'''

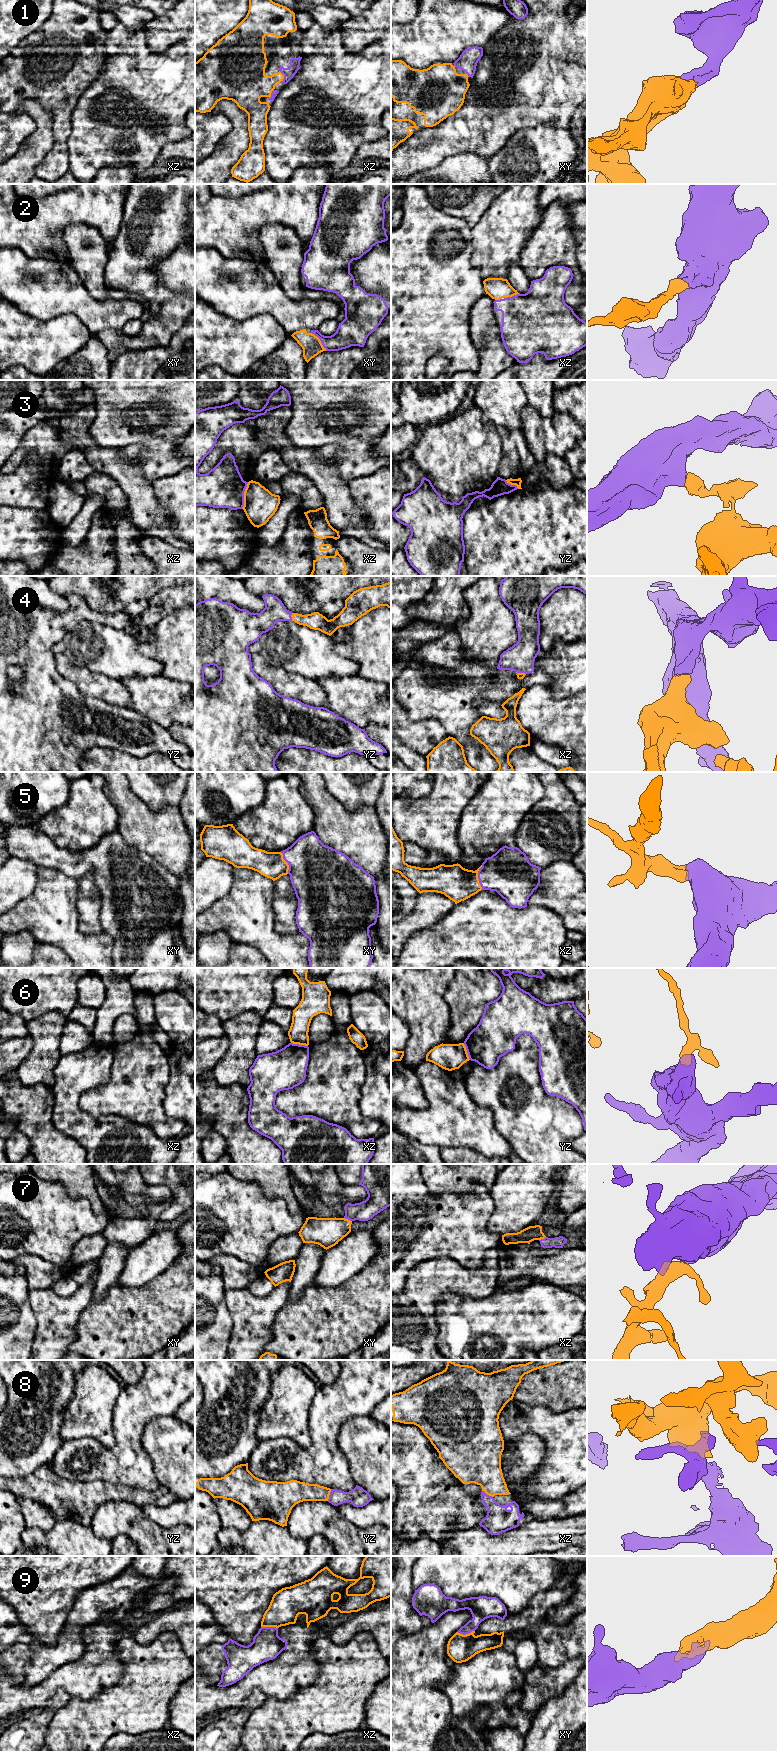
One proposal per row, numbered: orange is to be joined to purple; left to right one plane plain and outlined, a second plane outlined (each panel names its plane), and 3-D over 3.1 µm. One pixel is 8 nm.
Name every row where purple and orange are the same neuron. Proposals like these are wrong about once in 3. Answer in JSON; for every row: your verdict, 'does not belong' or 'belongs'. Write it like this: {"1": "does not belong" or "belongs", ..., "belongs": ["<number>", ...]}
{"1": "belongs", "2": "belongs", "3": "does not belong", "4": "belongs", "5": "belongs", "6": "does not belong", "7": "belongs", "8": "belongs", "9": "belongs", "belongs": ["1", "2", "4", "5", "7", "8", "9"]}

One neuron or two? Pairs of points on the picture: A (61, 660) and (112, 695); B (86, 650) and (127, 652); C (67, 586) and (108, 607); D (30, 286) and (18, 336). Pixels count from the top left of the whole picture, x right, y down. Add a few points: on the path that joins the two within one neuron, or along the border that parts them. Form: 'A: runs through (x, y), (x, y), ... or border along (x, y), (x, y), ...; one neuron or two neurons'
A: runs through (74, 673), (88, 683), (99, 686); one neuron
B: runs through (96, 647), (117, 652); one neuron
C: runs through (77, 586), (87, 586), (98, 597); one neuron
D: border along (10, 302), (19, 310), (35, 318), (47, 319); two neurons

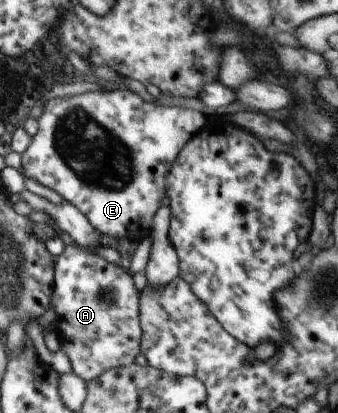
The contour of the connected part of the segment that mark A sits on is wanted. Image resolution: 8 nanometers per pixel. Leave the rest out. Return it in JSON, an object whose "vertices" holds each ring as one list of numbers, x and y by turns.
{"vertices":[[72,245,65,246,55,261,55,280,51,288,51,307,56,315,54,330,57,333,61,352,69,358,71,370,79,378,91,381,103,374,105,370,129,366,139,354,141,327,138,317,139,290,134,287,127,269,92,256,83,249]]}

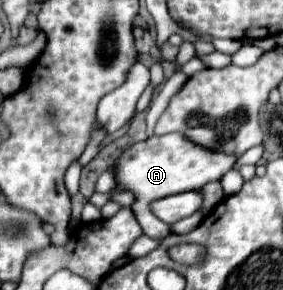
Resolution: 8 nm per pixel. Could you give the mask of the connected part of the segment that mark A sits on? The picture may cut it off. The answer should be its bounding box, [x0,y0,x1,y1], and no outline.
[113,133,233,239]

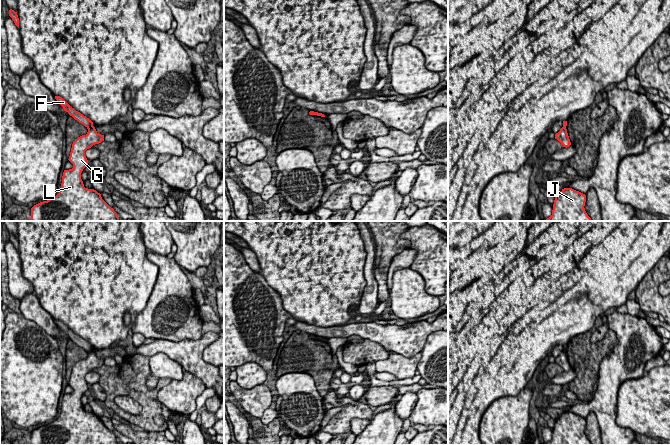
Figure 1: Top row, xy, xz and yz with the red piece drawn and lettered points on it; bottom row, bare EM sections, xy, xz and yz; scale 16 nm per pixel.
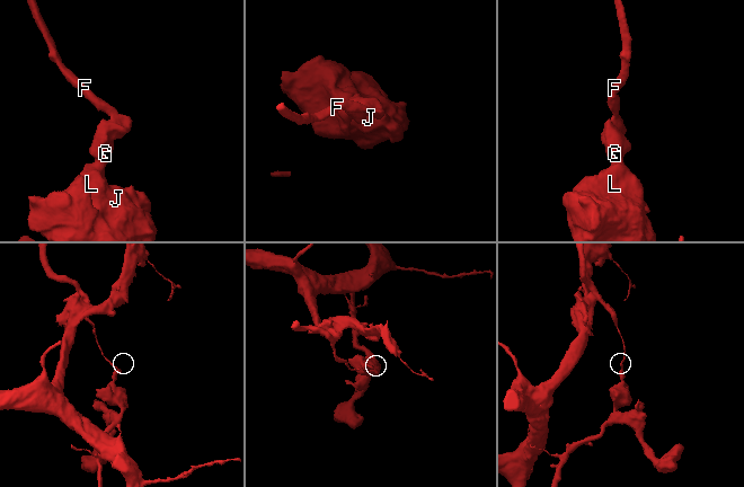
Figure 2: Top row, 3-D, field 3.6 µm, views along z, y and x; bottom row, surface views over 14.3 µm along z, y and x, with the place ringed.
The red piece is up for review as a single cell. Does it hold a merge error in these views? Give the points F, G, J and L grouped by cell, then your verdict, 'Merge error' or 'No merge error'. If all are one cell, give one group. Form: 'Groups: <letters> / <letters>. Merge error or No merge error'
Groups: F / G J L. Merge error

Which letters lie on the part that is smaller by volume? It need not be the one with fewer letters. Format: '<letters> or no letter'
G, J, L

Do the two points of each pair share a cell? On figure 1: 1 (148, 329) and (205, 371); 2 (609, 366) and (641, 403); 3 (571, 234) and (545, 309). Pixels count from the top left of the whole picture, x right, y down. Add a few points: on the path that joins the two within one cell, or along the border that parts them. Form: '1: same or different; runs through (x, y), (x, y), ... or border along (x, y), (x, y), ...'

'''

With the pictures set aside, please write out all of the records above exactly.

One proposal per row, numbered: orange is to be joined to purple; left to right one plane plain and outlined, a second plane outlined (each panel names its plane), and 3-D over 3.1 µm. One pixel is 8 nm.
Name every row where purple and orange are the same neuron. Proposals like these are wrong about once in 3. Answer in JSON; for every row: your verdict, 'does not belong' or 'belongs'. Write it like this: {"1": "does not belong" or "belongs", ..., "belongs": ["<number>", ...]}
{"1": "belongs", "2": "belongs", "3": "does not belong", "4": "belongs", "5": "belongs", "6": "does not belong", "7": "belongs", "8": "belongs", "9": "belongs", "belongs": ["1", "2", "4", "5", "7", "8", "9"]}

One neuron or two? Pairs of points on the picture: A (61, 660) and (112, 695); B (86, 650) and (127, 652); C (67, 586) and (108, 607); D (30, 286) and (18, 336). Pixels count from the top left of the whole picture, x right, y down. Add a few points: on the path that joins the two within one neuron, or along the border that parts them. Form: 'A: runs through (x, y), (x, y), ... or border along (x, y), (x, y), ...; one neuron or two neurons'
A: runs through (74, 673), (88, 683), (99, 686); one neuron
B: runs through (96, 647), (117, 652); one neuron
C: runs through (77, 586), (87, 586), (98, 597); one neuron
D: border along (10, 302), (19, 310), (35, 318), (47, 319); two neurons

The contour of the connected part of the segment that mark A sits on is wanted. Image resolution: 8 nanometers per pixel. Leave the rest out. Return it in JSON, an object whose "vertices" holds each ring as one list of numbers, x and y by turns.
{"vertices":[[72,245,65,246,55,261,55,280,51,288,51,307,56,315,54,330,57,333,61,352,69,358,71,370,79,378,91,381,103,374,105,370,129,366,139,354,141,327,138,317,139,290,134,287,127,269,92,256,83,249]]}

Resolution: 8 nm per pixel. Could you give the mask of the connected part of the segment that mark A sits on? The picture may cut it off. The answer should be its bounding box, [x0,y0,x1,y1], and no outline.
[113,133,233,239]

Figure 1: Top row, xy, xz and yz with the red piece drawn and lettered points on it; bottom row, bare EM sections, xy, xz and yz; scale 16 nm per pixel.
Figure 2: Top row, 3-D, field 3.6 µm, views along z, y and x; bottom row, surface views over 14.3 µm along z, y and x, with the place ringed.
The red piece is up for review as a single cell. Does it hold a merge error in these views? Give the points F, G, J and L grouped by cell, then your verdict, 'Merge error' or 'No merge error'. If all are one cell, give one group. Form: 'Groups: <letters> / <letters>. Merge error or No merge error'
Groups: F / G J L. Merge error

Which letters lie on the part that is smaller by volume? It need not be the one with fewer letters. Format: '<letters> or no letter'
G, J, L

Do the two points of each pair share a cell? On figure 1: 1 (148, 329) and (205, 371); 2 (609, 366) and (641, 403); 3 (571, 234) and (545, 309). Pixels count from the top left of the whole picture, x right, y down. Add a few points: on the path that joins the two within one cell, or along the border that parts them. Form: '1: same or different; runs through (x, y), (x, y), ... or border along (x, y), (x, y), ...'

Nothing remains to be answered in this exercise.